» Material for the task:
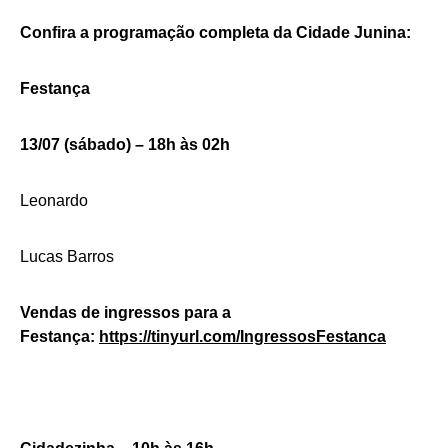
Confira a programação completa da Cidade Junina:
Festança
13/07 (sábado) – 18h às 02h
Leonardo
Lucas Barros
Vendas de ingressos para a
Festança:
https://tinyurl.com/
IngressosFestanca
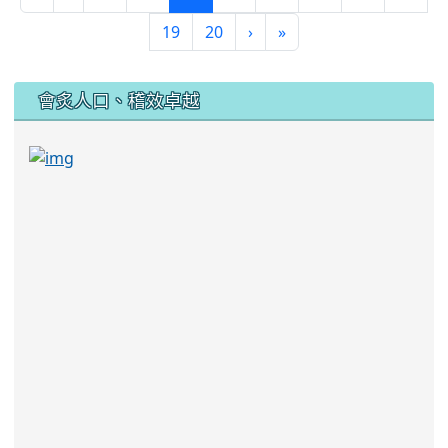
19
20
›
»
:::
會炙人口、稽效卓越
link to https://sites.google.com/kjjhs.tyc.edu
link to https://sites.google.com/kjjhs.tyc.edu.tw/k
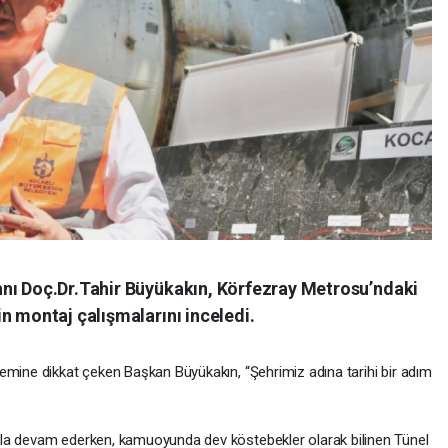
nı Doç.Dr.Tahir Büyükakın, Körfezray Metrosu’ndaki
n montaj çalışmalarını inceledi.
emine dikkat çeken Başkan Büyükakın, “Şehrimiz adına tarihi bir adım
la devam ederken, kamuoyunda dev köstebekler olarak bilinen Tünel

» Exercise brief:
Look through the entries above and say how many lines hold the word "google", giving the number alone.

» Response:
2